Tâches à réaliser
1 > D'après l'article sur la mission mémorielle confiée à Benjamin Stora, pourquoi cette mission se trouve-t-elle déjà minée ? Répondez en une à trois phrases.
2 > Poursuivez l'article sur la mission mémorielle relative à la guerre d'Algérie à partir de sa dernière phrase.

Le 24 juillet 2020, Emmanuel Macron confiait à l’historien Benjamin Stora une mission sur « la mémoire de la colonisation et de la guerre d’Algérie », en vue de favoriser « la réconciliation entre les peuples français et algérien ».

Cette mission, que le président de la République présentait comme « le défi mémoriel de son quinquennat » (Le Monde.fr du 25 janvier 2020) se trouve pourtant d’ores et déjà minée par les choix politiques de l’Élysée et de son gouvernement.

À tel point qu’il apparaît aujourd’hui impossible de ne pas voir le caractère purement politique et déclaratif de l’intérêt soudain du pouvoir pour la question de la mémoire entre la France et l’Algérie, pourtant au cœur de notre histoire collective.

Alors qu’Emmanuel Macron se gargarisait d’être le premier courageux à entamer un travail de mémoire sur ce sujet si brûlant, son gouvernement et sa majorité étaient discrètement à l’œuvre pour détruire le peu de dignité qu’avaient pu recouvrer les victimes civiles de la guerre d’Algérie.

Données répertoriées
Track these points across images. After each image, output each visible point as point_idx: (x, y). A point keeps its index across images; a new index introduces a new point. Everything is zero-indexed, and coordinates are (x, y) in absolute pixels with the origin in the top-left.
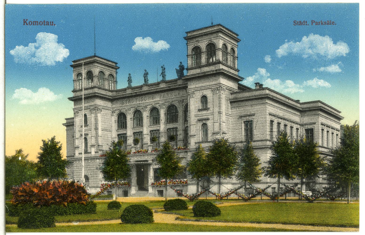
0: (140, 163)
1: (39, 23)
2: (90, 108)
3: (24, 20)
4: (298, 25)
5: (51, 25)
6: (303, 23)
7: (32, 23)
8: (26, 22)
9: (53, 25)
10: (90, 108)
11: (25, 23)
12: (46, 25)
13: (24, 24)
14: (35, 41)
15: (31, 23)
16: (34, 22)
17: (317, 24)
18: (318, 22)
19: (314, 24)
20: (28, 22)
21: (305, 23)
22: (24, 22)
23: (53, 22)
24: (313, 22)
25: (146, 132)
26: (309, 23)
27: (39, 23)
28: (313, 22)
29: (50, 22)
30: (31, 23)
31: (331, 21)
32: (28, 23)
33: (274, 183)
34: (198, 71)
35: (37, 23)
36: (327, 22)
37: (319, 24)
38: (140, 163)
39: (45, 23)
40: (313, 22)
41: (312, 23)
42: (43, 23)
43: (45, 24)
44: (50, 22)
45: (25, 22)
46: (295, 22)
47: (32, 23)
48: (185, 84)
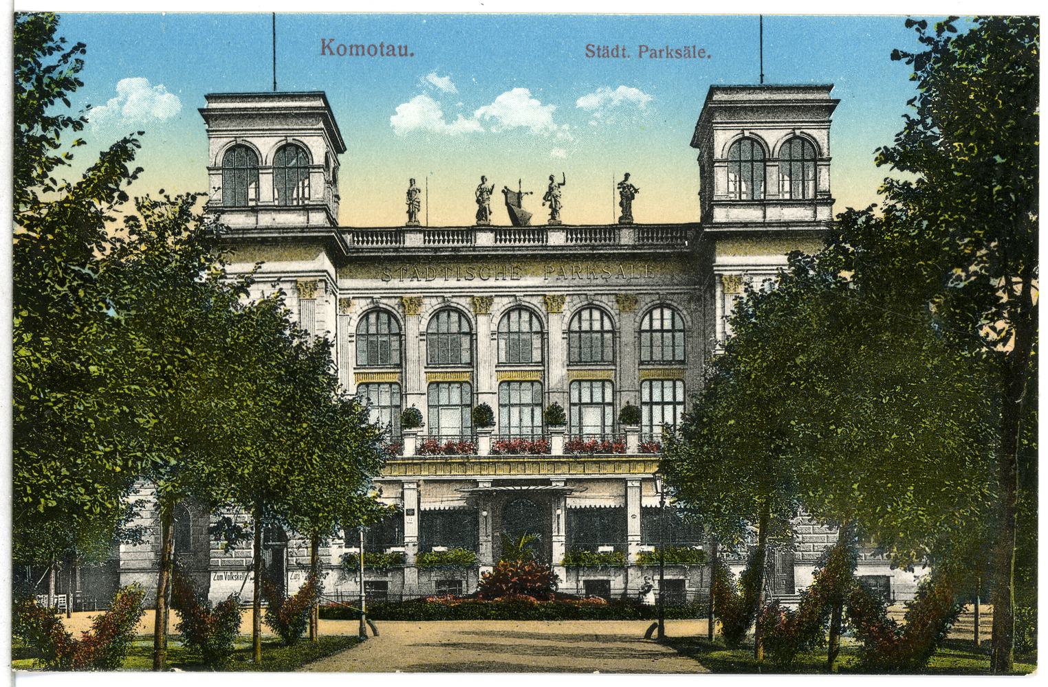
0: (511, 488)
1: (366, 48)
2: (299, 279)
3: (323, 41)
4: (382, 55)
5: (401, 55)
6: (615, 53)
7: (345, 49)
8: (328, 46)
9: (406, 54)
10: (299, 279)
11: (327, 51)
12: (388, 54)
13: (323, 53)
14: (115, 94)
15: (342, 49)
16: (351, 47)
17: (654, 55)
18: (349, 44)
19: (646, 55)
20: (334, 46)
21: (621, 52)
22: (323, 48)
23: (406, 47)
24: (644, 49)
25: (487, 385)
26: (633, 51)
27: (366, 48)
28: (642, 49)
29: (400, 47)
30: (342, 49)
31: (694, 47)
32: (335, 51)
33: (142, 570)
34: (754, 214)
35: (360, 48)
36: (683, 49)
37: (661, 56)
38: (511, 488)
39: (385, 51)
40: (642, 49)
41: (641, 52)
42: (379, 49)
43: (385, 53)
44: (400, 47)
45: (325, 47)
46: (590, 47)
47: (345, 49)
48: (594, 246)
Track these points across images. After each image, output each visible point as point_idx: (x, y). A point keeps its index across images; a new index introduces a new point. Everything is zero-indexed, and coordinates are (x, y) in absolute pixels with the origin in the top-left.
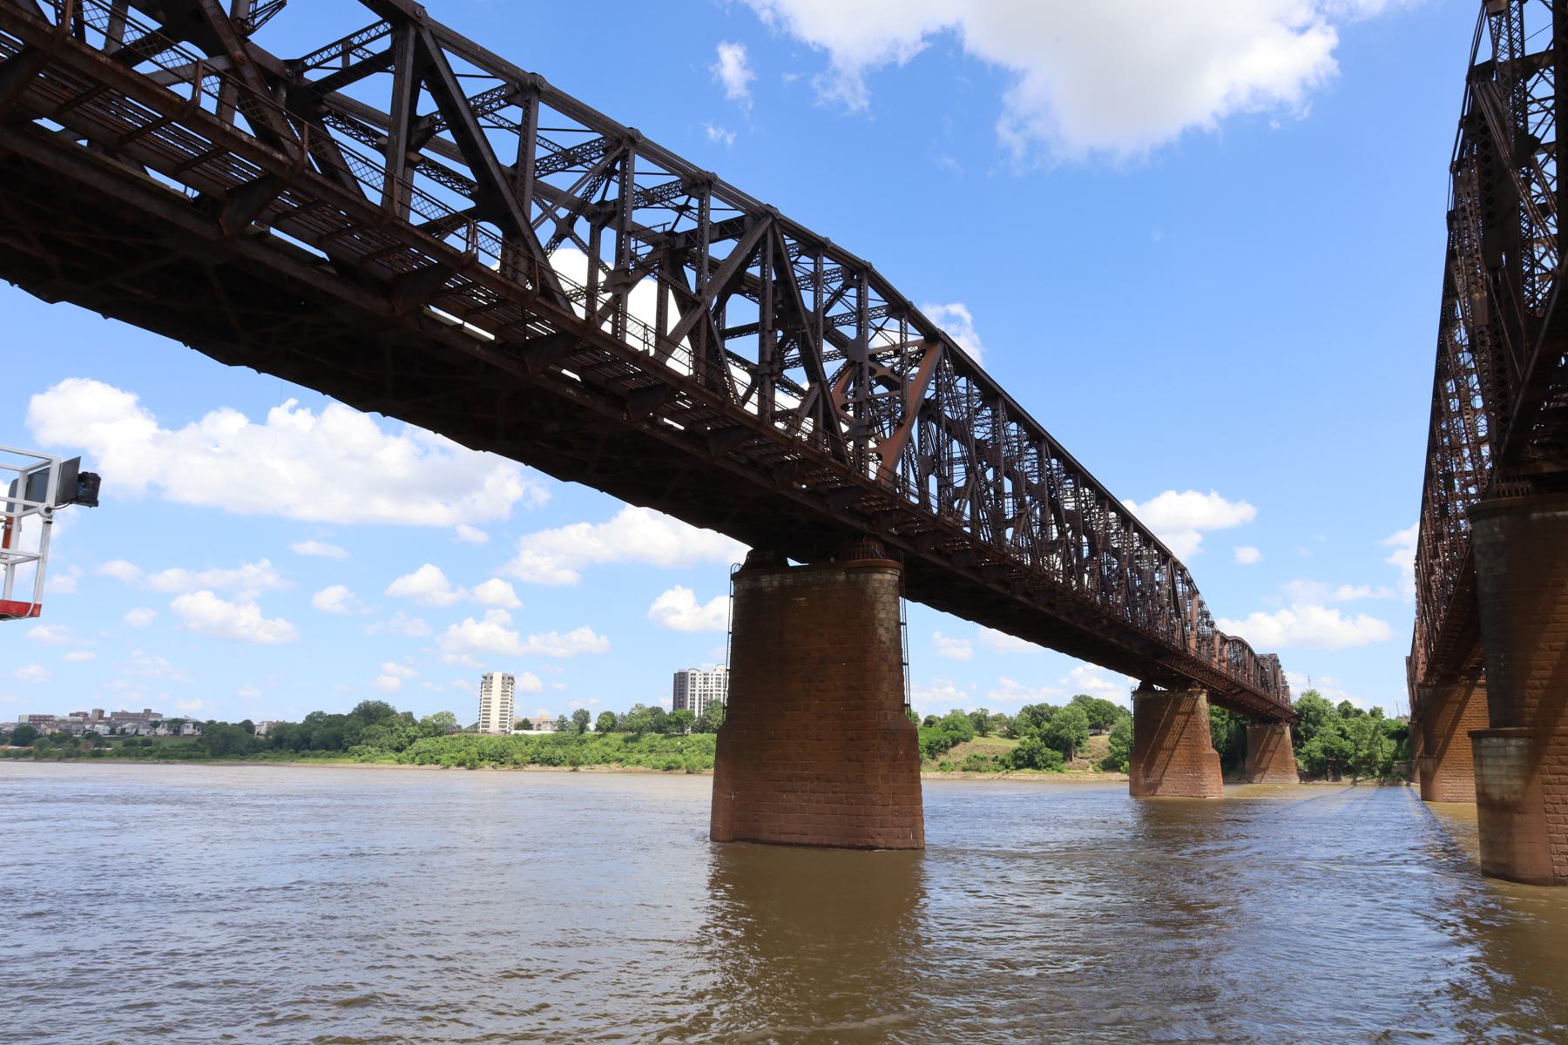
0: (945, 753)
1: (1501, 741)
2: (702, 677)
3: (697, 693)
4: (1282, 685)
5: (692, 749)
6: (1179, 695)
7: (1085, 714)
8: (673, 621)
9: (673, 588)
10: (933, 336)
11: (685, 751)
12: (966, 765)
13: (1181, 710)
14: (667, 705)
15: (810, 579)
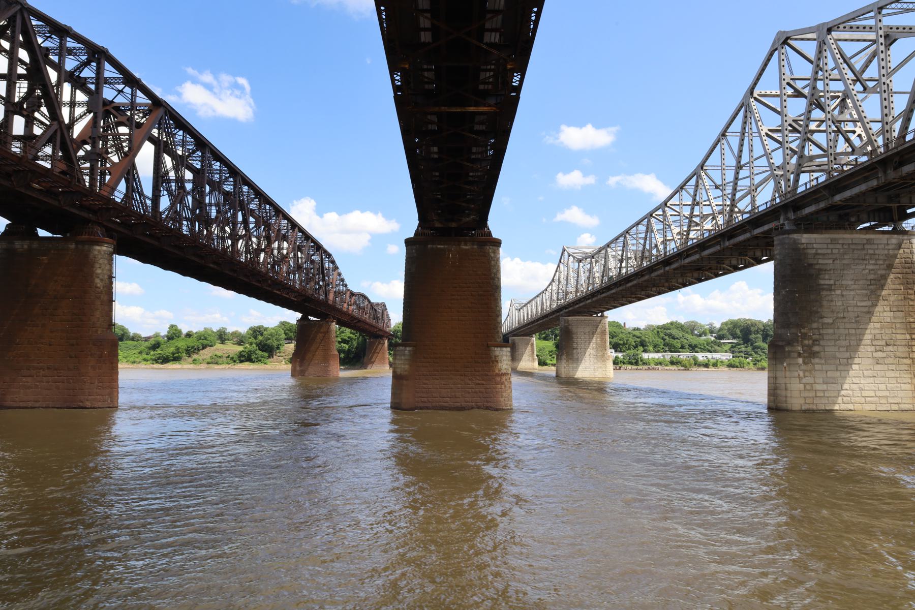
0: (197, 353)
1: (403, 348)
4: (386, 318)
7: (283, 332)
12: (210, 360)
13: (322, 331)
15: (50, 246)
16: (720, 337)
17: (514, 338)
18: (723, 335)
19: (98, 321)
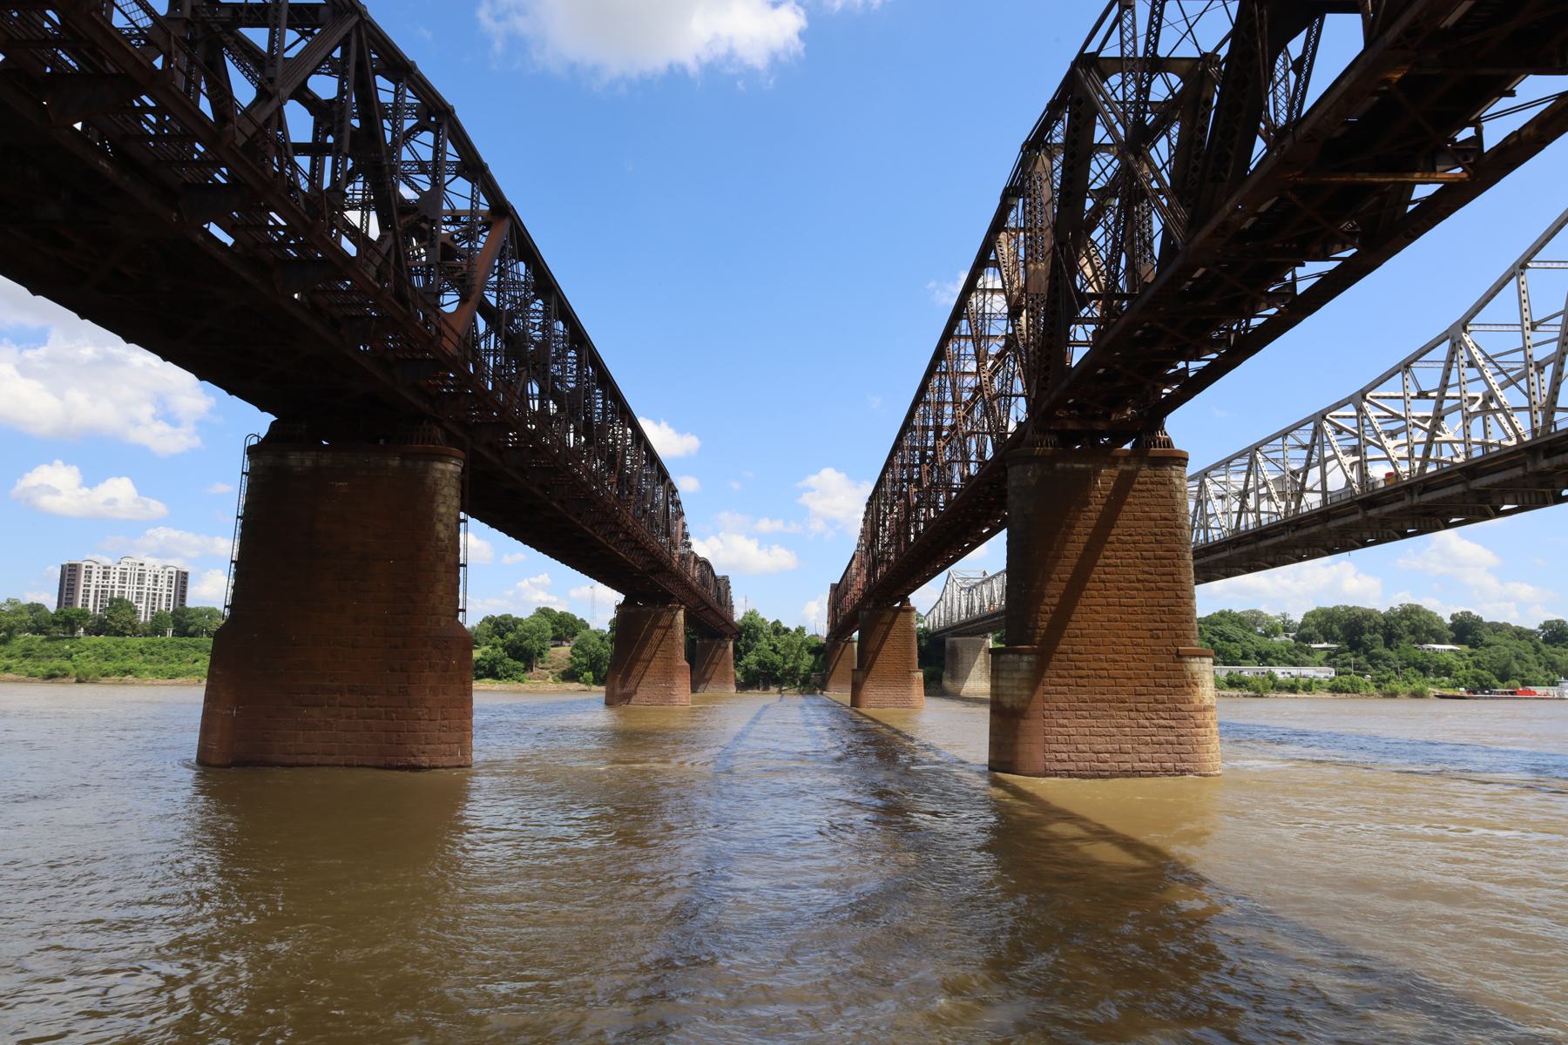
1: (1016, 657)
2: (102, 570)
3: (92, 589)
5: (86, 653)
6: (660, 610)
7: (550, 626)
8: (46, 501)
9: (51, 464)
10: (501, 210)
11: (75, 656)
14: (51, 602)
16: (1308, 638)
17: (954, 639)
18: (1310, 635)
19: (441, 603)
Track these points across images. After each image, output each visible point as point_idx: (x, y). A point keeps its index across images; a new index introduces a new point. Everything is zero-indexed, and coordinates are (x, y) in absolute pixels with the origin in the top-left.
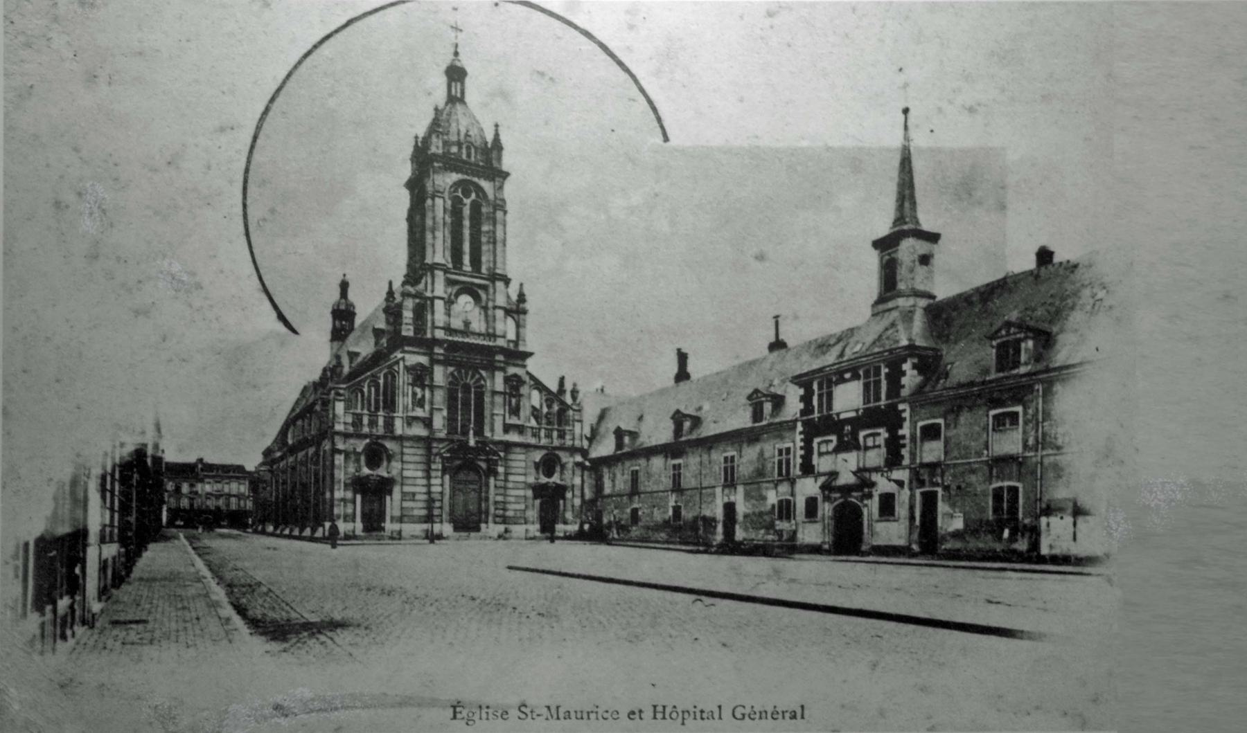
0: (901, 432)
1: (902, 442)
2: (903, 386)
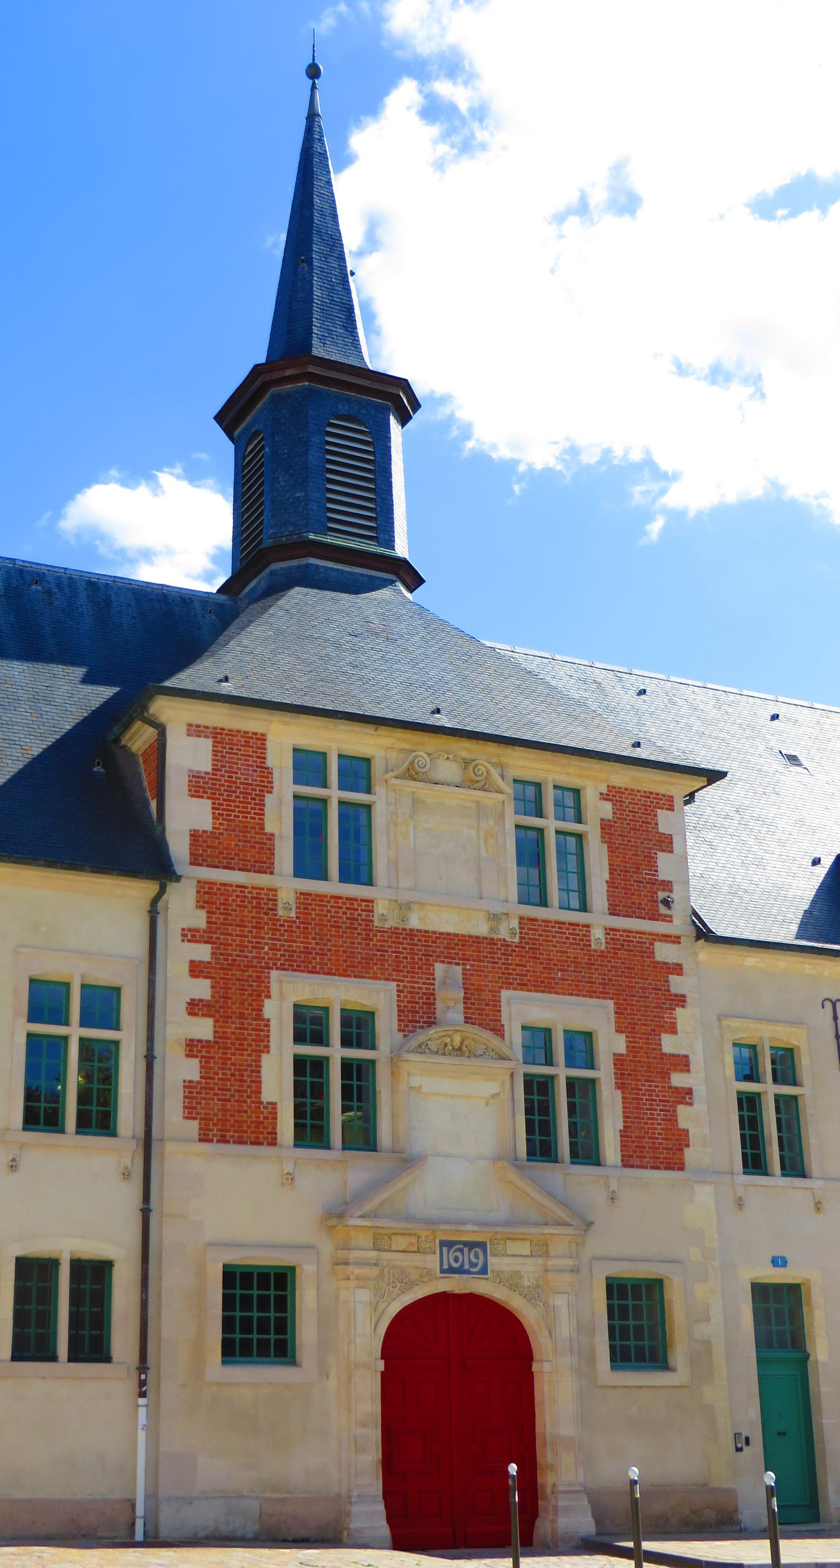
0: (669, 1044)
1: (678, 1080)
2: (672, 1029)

Réponses par tâche
1 > Elle est minée par les choix politiques de l'Élysée et du gouvernement. Pendant qu'Emmanuel Macron se présentait comme le premier à entreprendre un travail de mémoire sur la guerre d'Algérie, son gouvernement et sa majorité œuvraient discrètement à détruire le peu de dignité qu'avaient pu recouvrer les victimes civiles de cette guerre.

2 >
Après la déclaration d’indépendance de l’Algérie et une guerre sanglante, une loi devait être votée par le parlement français en 1963 instaurant un droit à pension pour les victimes civiles, non combattantes, qui auraient été blessées du fait d’actes de violence. Le territoire algérien étant français à l’époque, ce droit à pension apparaissait somme toute assez classique, à l’image des dispositifs adoptés concernant d’autres guerres coloniales.

Une différence notable était pourtant instituée, à savoir l’instauration d’une condition de nationalité française au jour de la promulgation de la loi pour les demandeurs. Il fallut attendre deux décisions du Conseil Constitutionnel de 2016 et 2018 pour que la condition de nationalité soit supprimée car ne respectant pas le principe d’égalité.

Ainsi, par une décision historique rendue le 8 février 2018, les sages de Montpensier retenaient, contre l’avis du Gouvernement, le caractère discriminatoire du dispositif en vigueur, soulignant que « le législateur ne pouvait, sans méconnaître le principe d’égalité, établir, au regard de l’objet de la loi, une différence de traitement entre les victimes françaises et celles de nationalité étrangère résidant sur le territoire français au moment du dommage qu’elles ont subis ».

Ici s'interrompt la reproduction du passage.